Entretanto, eu discordaria de Nietzsche (e do filme) em um ponto. Não é o esquecimento que nos torna verdadeiramente felizes: é o perdão.
Todos erramos, todos pecamos, não tem jeito. Por mais que busquemos amar a Deus e praticar o bem, acontece de às vezes tomarmos a atitude de um canalha. Então, vem aquele sentimento: de onde saiu isso? Como pude fazer uma coisa dessas? O melhor caminho, todos sabemos, é o do arrependimento, da confissão e do perdão. E essa é a parte mais complicada, principalmente porque a ideia de perdoar é humanamente injusta – uma vez que o ofendido assume o prejuízo da ofensa.

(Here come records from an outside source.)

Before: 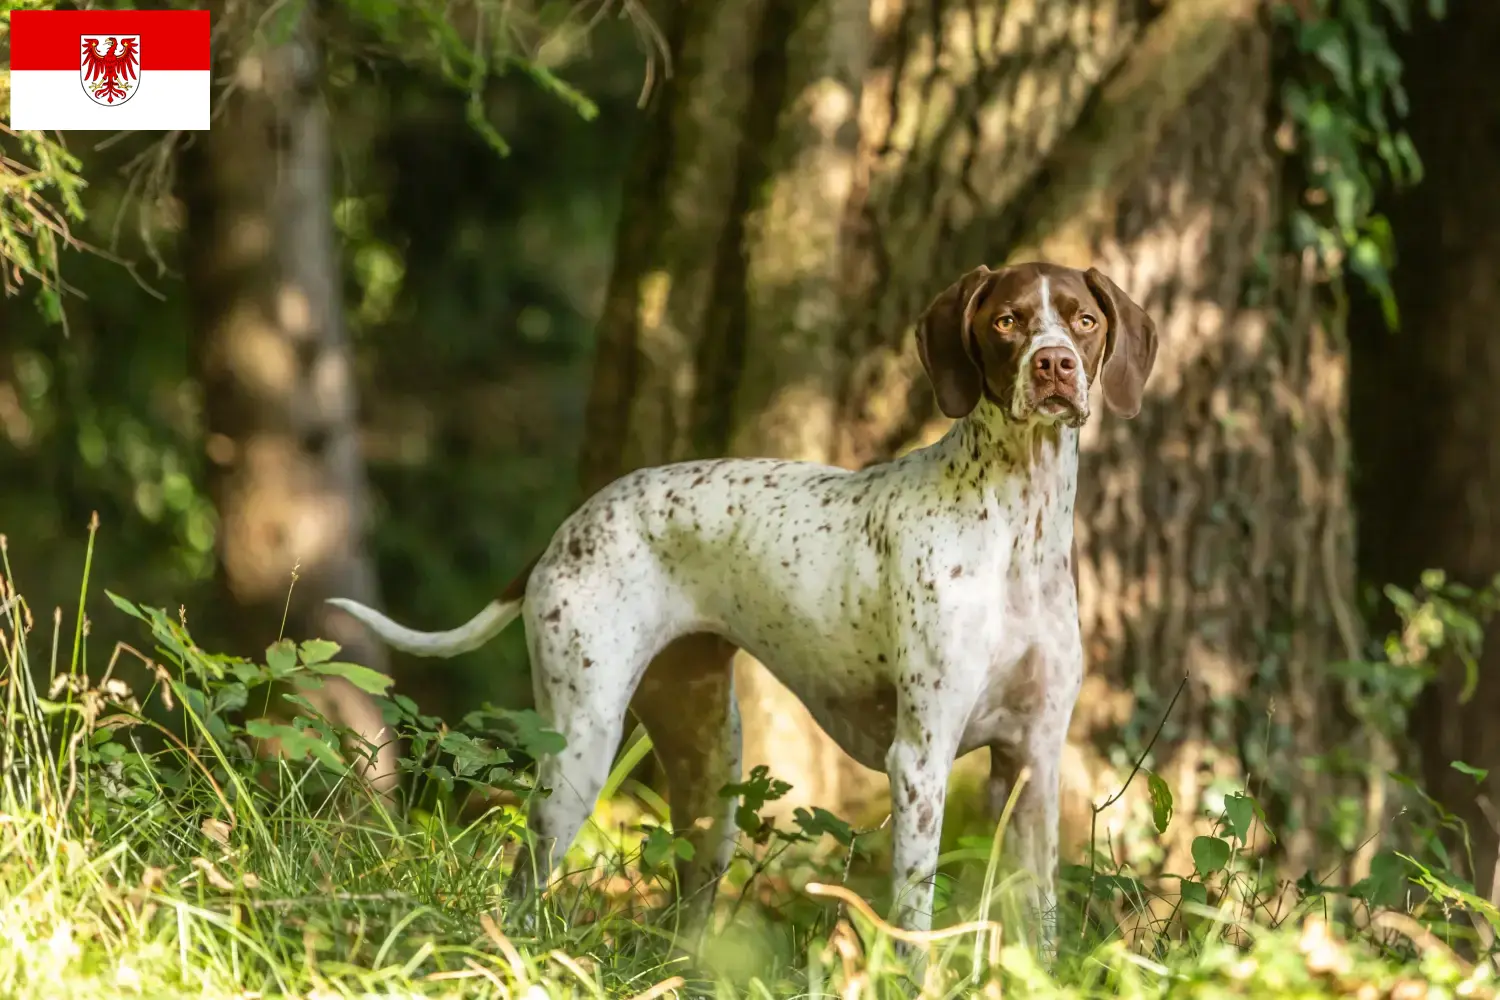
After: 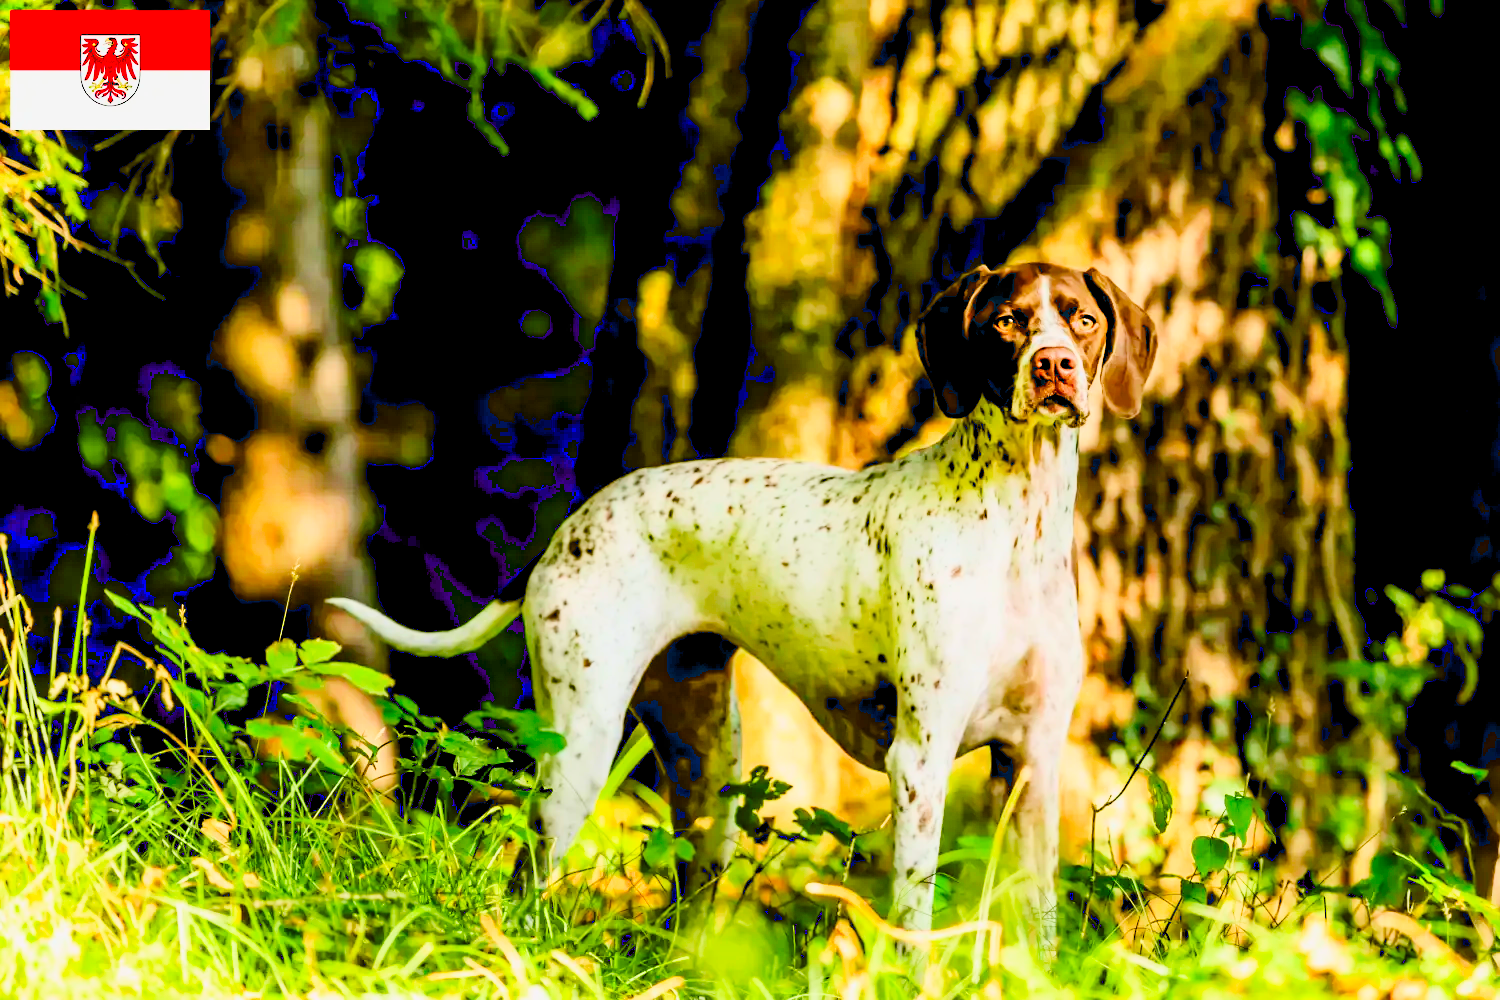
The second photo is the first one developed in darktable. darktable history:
filmic rgb: black relative exposure -7.32 EV, white relative exposure 5.09 EV, hardness 3.2
exposure: black level correction 0.035, exposure 0.9 EV, compensate highlight preservation false
contrast brightness saturation: contrast 0.26, brightness 0.02, saturation 0.87
sharpen: radius 2.883, amount 0.868, threshold 47.523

Embora compreendamos a necessidade de perdoar uns aos outros, normalmente esquecemos que a atitude do perdão também deve partir do próprio ofensor: no final de tudo ele precisa desculpar a si mesmo. E esse é um processo muito doloroso porque nos obriga a encarar de frente a realidade nua e crua sobre as motivações da nossa interioridade. A verdade dói, e por isso preferimos esquecê-la.
O esquecimento (que Nietzsche percebe como fator determinante da felicidade) na realidade acaba criando em nós uma caricatura: não chegamos nunca à própria essência porque não encaramos a verdade sobre nós mesmos. Mas com o perdão vem o autoconhecimento, pois a confissão do pecado é uma admissão da nossa realidade falha e inacabada.
E assim, somente encarando de frente a verdade do que somos lá no fundo – sem ocultá-la por meio do esquecimento – é que poderemos ser verdadeiramente livres. E encontraremos a paz com nossa própria história.